I need a new mainspring for an old Ingersoll pocket watch, the spring thats broken measures 0.19mm thickness strength, height 2.77mm inside barrel diawhere it sits is 18.52mm the end rectangular hole is 7.90mm x 1.15mm and spring length is 539 / 540mm long ....Any ideas where I could find this exact type would be much appreciated...also it need a new 41mm crystall as one on it is held on by sellotape and falls off plus its all scratched and yellowed in color, and the hands are ok but the large hand has lost its luminous centre piece, other than this its all fine inside face is great condition and outer body very good nick too it was my Dads and I just wanted to get it going....
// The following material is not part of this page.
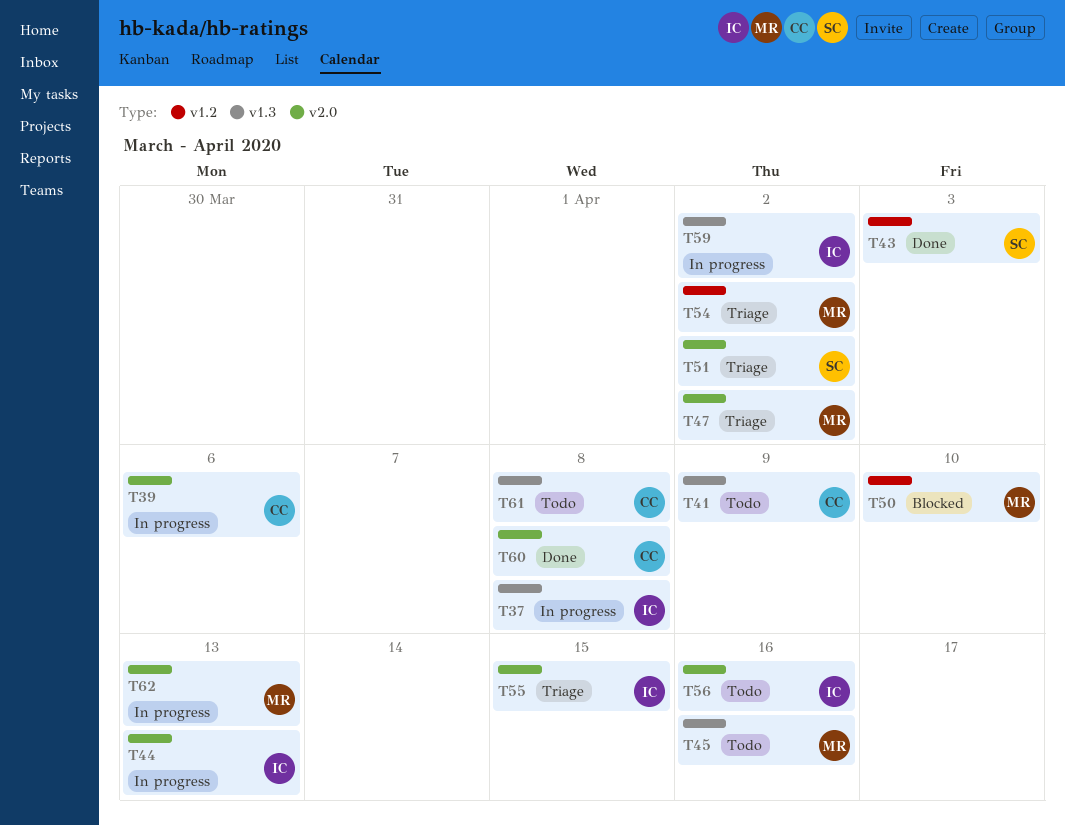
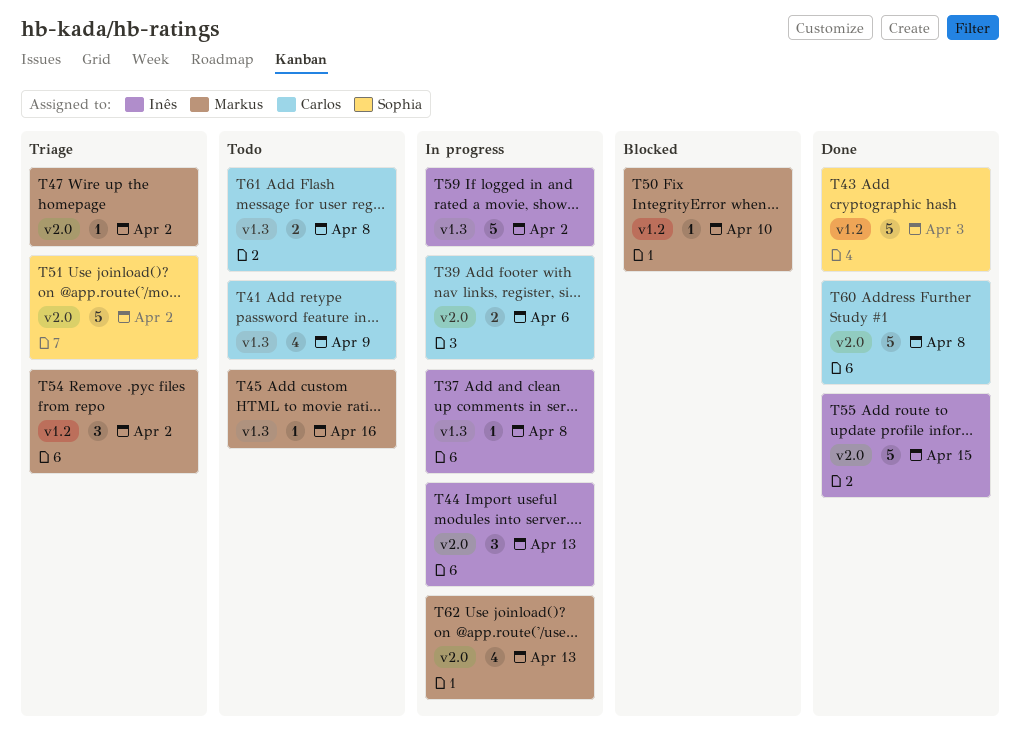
T55, status: Triage -> Done
T56: present -> none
http://s1183.photobucket.com/user/deano69x/media/2014-01-26-1191.jpg.html

Deano


----------



## Thomasr (Oct 11, 2011)

maybe source a donor watch. might be easier that way


----------



## antony (Dec 28, 2007)

Yes I agree , by a non runner from ebay & take the barrel complete out.


----------



## deano69 (Feb 3, 2013)

Orisdiver said:


> I can help you out there message me your address and ill send you a good second hand one already in barrel free ive got lots of spares for these type of pocket watch, will also include a glass for you .


That would be good, also if you have any hands for these watches as the ones on it are a bit worse for wear, how much do you want Â£Â£Â£.............?

Cheers,

Deano


----------



## deano69 (Feb 3, 2013)

deano69 said:


> Orisdiver said:
> 
> 
> > I can help you out there message me your address and ill send you a good second hand one already in barrel free ive got lots of spares for these type of pocket watch, will also include a glass for you .
> ...


I am unable to use private messaging at present it says I am not allowed / authorized ?


----------



## deano69 (Feb 3, 2013)

Orisdiver said:


> strange mines the same any idea's guys?s


Hi still cant get pm to work not sure why ???


----------



## DJH584 (Apr 10, 2013)

Unfortunately neither of you have reached the necessary 50 posts to use the PM system or view the sales section.


----------



## mel (Dec 6, 2006)

DJH is correct, you need to have completed 50 postings before the PM system will operate. This is automatic and part of the forum software.

There's nothing to stop you both or one posting a disguised mail addy to get you in touch with each other -- like fred at dot com or similar. This won'be picked up by harvester robots easily, but you could figger it out ? :lol:


----------